By clause 17 the partnership, unless terminated at an earlier date, shall continue for five years, and may thereafter be continued by mutual consent.
Clause 18 provides for B. R. Naik granting to the managers or any of them jointly or severally a power of attorney such as he may consider necessary to enable them to carry on the business.
This deed, though it gives Rao Bahadur B. R. Naik wider powers than are usually found in a partnership deed as being conferred on a senior partner, nevertheless creates the relationship of partners and not that of employer and employees. Profits and losses are to be borne by all in the proportion stated.
Mr. Setalvad for the Commissioner has urged that the position is not materially different from that of a man owning a business and having employees. But that argument is destructive of the whole reference, which proceeds on the basis that we are dealing with a partnership firm, as indeed is the case when the partnership deed is considered.

+ + +

#### WRITTEN TASK 1:
Repeat the part of the passage on the partnership deed starting with "Clause 18 provides" and going on through "the proportion stated.".
#### WRITTEN TASK 2:
Pick up the passage on the partnership deed after its last sentence and carry it forward.

(Stored data entries)
+ + +

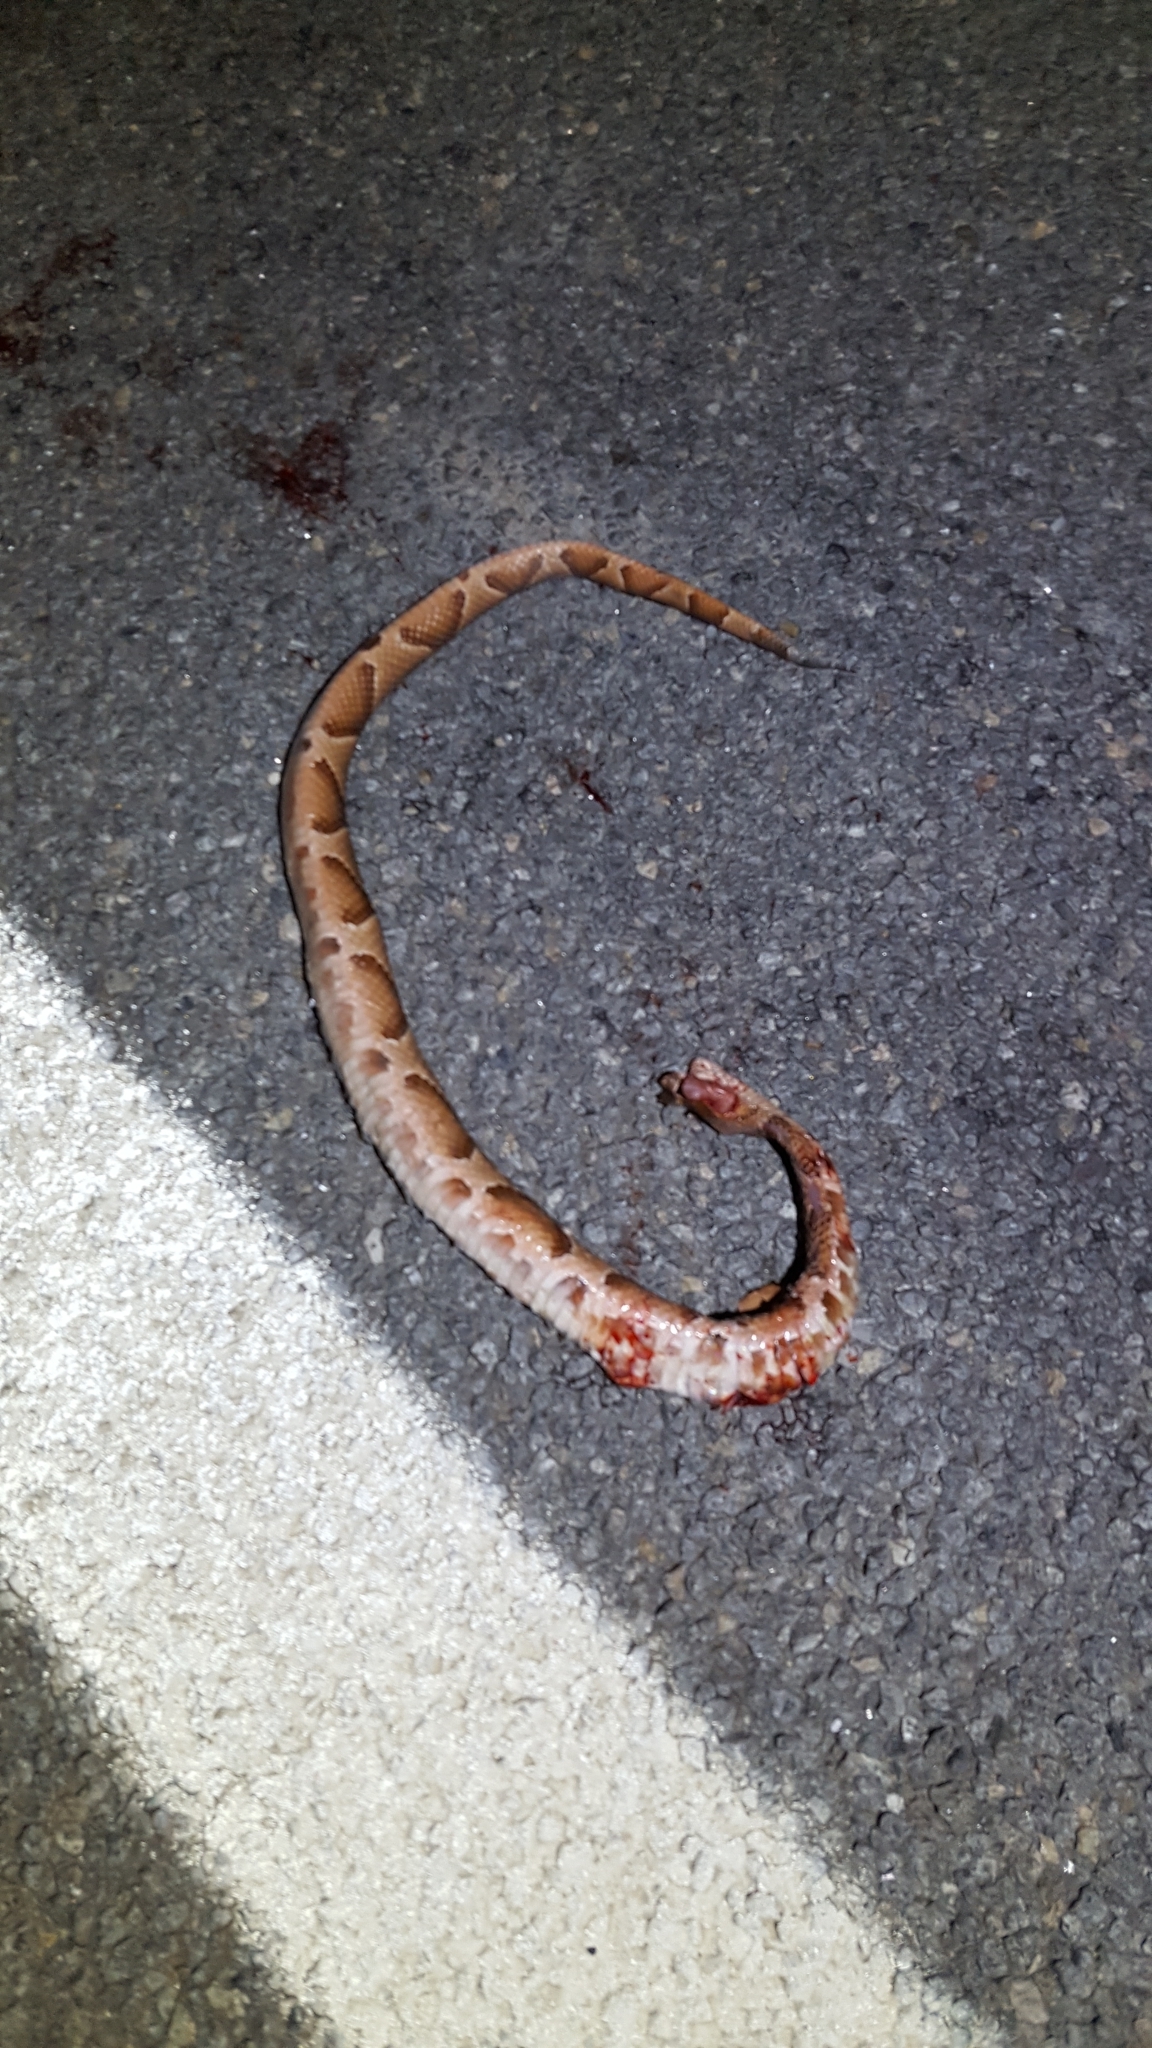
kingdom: Animalia
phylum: Chordata
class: Squamata
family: Viperidae
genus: Agkistrodon
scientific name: Agkistrodon contortrix
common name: Northern copperhead
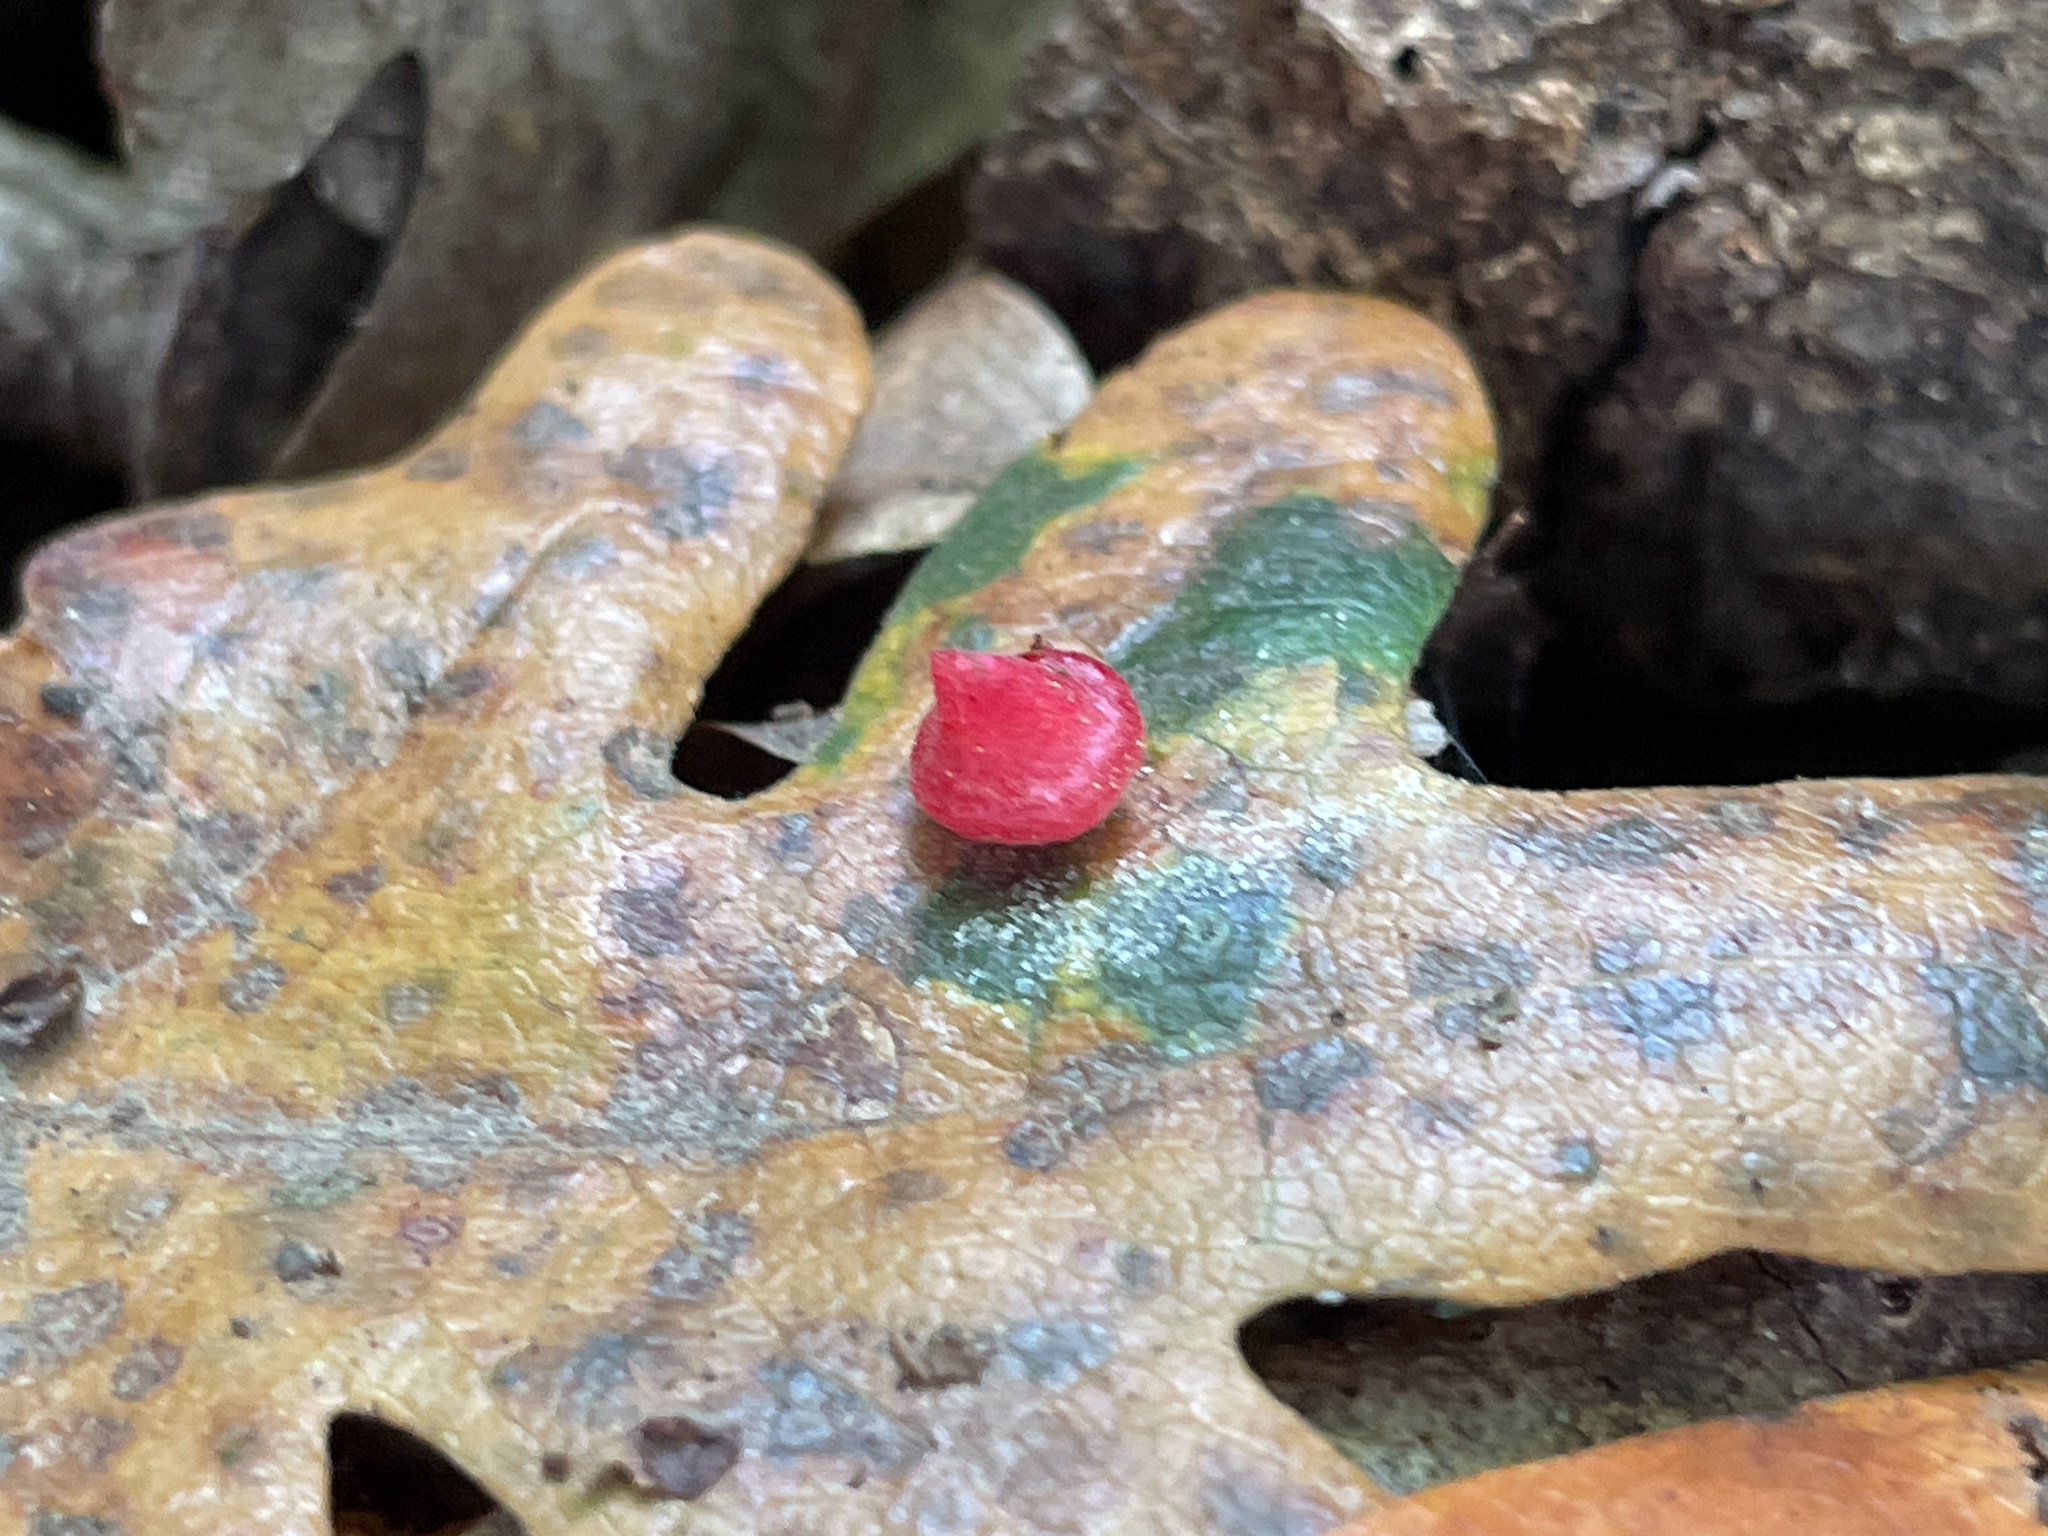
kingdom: Animalia
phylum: Arthropoda
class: Insecta
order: Hymenoptera
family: Cynipidae
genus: Andricus
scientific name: Andricus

+ + +

#### RIGHT ANSWER 1:
Clause 18 provides for B. R. Naik granting to the managers or any of them jointly or severally a power of attorney such as he may consider necessary to enable them to carry on the business.
This deed, though it gives Rao Bahadur B. R. Naik wider powers than are usually found in a partnership deed as being conferred on a senior partner, nevertheless creates the relationship of partners and not that of employer and employees. Profits and losses are to be borne by all in the proportion stated.

#### RIGHT ANSWER 2:
The point referred to us arises in this way : Section 4-A of the Indian Income-tax Act sets out the circumstances in which individuals, Hindu undivided families, firms or other associations of persons, and companies are to be considered 'resident' in British India for the purposes of the Act, such residence having a most material bearing on the incidence of taxation. The governing words of Section 4-A are : 'For the purposes of this Act -.' The section is then divided up into three sub-sections or clauses. Clause (a) deals with the case of individuals. Clauses (b), which is the one with which we are concerned provides :
'a Hindu undivided family, firm or other association of persons is resident in British India unless the control and management of its affairs is situated wholly without British India.'
Clause (c) is the clause, which deals with companies.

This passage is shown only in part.